Wilder Carna
Due to the great foresight of the Island owners the Isle of Carna has been free from livestock for over twenty years. This lack of agricultural management gives us a rare glimpse of how effectively a previously overgrazed, treeless landscape will regenerate, unaided, in a temperate region of the world.
Regeneration has occurred but has been limited in diversity with the main tree species dominated by birch. Much of the field layer has become rank with purple moor grass or smothered by bracken.
The Isle of Carna is a beautiful 600 Acre Island
in Loch Sunart on the West Coast of Scotland.
The Island has two holiday cottages available to let.
Our Project Aims:
Ecosystem Processes
To facilitate the highest level of species diversity possible without favoring a particular species or habitat.
We focus on restoring ecosytem processes and let nature decide the rest.
Climate Support
To support climate cooling functions through healthy soil building and increased longevity of photosynthesis.

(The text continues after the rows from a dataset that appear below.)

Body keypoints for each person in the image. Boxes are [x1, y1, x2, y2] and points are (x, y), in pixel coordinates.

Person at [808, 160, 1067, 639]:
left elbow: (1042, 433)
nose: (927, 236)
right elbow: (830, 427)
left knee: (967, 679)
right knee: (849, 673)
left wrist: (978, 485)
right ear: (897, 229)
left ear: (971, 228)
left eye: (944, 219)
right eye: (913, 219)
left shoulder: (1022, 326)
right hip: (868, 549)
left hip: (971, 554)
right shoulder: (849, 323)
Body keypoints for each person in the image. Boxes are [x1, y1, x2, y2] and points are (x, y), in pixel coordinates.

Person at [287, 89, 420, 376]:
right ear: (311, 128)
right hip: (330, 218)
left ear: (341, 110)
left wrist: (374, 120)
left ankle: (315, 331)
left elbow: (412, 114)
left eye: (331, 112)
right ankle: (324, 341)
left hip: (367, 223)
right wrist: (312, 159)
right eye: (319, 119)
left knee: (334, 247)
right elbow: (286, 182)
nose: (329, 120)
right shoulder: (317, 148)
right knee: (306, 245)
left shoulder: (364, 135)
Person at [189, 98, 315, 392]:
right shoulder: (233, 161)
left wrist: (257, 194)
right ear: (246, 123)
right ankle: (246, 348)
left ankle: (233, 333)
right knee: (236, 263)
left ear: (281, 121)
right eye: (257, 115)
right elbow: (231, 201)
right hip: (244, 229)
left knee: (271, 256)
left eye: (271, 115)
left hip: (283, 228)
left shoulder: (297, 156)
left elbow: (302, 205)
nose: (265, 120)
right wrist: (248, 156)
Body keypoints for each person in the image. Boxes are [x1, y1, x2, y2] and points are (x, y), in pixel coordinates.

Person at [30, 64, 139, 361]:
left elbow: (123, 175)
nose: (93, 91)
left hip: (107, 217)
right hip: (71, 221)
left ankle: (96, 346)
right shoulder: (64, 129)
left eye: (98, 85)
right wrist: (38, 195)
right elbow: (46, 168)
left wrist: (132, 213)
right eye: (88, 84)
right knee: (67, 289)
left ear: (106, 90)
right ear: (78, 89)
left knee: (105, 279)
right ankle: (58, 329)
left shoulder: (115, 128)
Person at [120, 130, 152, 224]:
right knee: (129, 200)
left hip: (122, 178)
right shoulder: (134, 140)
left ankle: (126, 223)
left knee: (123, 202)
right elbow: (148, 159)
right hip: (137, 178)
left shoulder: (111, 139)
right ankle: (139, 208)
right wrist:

By keeping healthy soils covered with green growing plants and encouraging a diversity of habitats, including trees, we can support the cooling hydrological functions responsible for 95% of the heat dynamics of the planet.
Nutrient Cycling
To ensure the whole food web is supplied with minerals for optimal health and that they’re quickly recycled.
Part of this process involves mimicking the action of predated large herbivores by bunching and moving cattle to stimulate nutrient cycling and create ‘herd effect’ then allowing long periods of recovery.
Truly Sustainable
To help support the family owners in creating a resilient and profitable enterprise that will ensure this management is truly sustainable.
To develop a model that can be scaled and replicated over some of the vast upland landscapes of the North West Highlands and Islands.
Regeneration or Planting?
We are supporting regeneration over and above tree planting to maintain the wild and un-fenced nature of the Island.
Some absent species such as hawthorn will be incorporated into hedges and small copses to provide a seed source.
We are developing native ‘wild’ composting techniques to improve the complexity of the soil biology in regenerating areas.
Complexity and Balance
To support the establishment of all native tree saplings through deer control and encourage natural habitat ‘mosaics’ and create more dead wood within woodland to increase diversity.
To support small predators like otter, eagle and fox and introduce ponies and pigs to create complexity and therefore better balance in the food web.
From Good to Great.
The long period of rest has allowed woodland and dry heath to develop which supports a range of important species.
The new woodland however, is predominantly birch, and the grassland and dry heath habitats are becoming choked up with deep plant litter that is limiting photosynthesis – which supplies energy to the entire food web – and impeding succession to a more diverse natural habitat.
In a natural ecosystem, large herbivores, predated by wolves and lynx, would graze down and trample this plant material allowing sunlight to reach more plants and open up patches of soil and transfer seed allowing tree saplings to germinate and increase the cycling minerals they need to thrive.
We hope by restoring some of the missing ecological functions we can achieve a faster and more complex ecological restoration that would be achieved by simply allowing the environment to ‘rest.’